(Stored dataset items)
== == ==
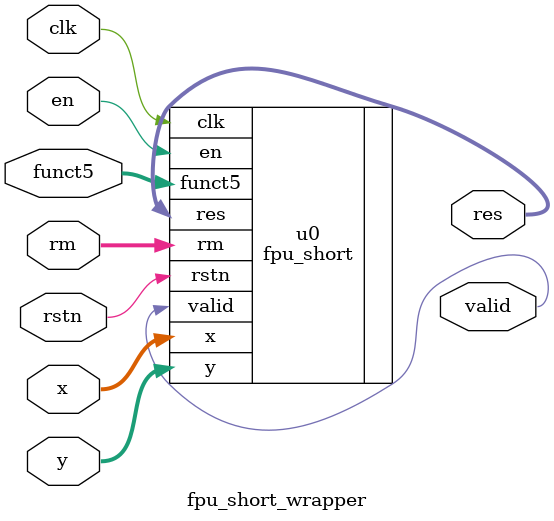
<source format=v>
`default_nettype none

module fpu_short_wrapper
    (
        input wire clk,
        input wire rstn,
        input wire en,
        input wire [31:0] x,
        input wire [31:0] y,
        input wire [4:0] funct5,
        input wire [2:0] rm,
        output wire [31:0] res,
        output wire valid
    );

    fpu_short u0(
        .clk(clk),
        .rstn(rstn),
        .en(en),
        .x(x),
        .y(y),
        .funct5(funct5),
        .rm(rm),
        .res(res),
        .valid(valid)
    );

endmodule

`default_nettype wire
</source>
== == ==
Directive
All of the records need to be restated word for word, but not the pictures.

Result for this exercise
<source format=v>
`default_nettype none

module fpu_short_wrapper
    (
        input wire clk,
        input wire rstn,
        input wire en,
        input wire [31:0] x,
        input wire [31:0] y,
        input wire [4:0] funct5,
        input wire [2:0] rm,
        output wire [31:0] res,
        output wire valid
    );

    fpu_short u0(
        .clk(clk),
        .rstn(rstn),
        .en(en),
        .x(x),
        .y(y),
        .funct5(funct5),
        .rm(rm),
        .res(res),
        .valid(valid)
    );

endmodule

`default_nettype wire
</source>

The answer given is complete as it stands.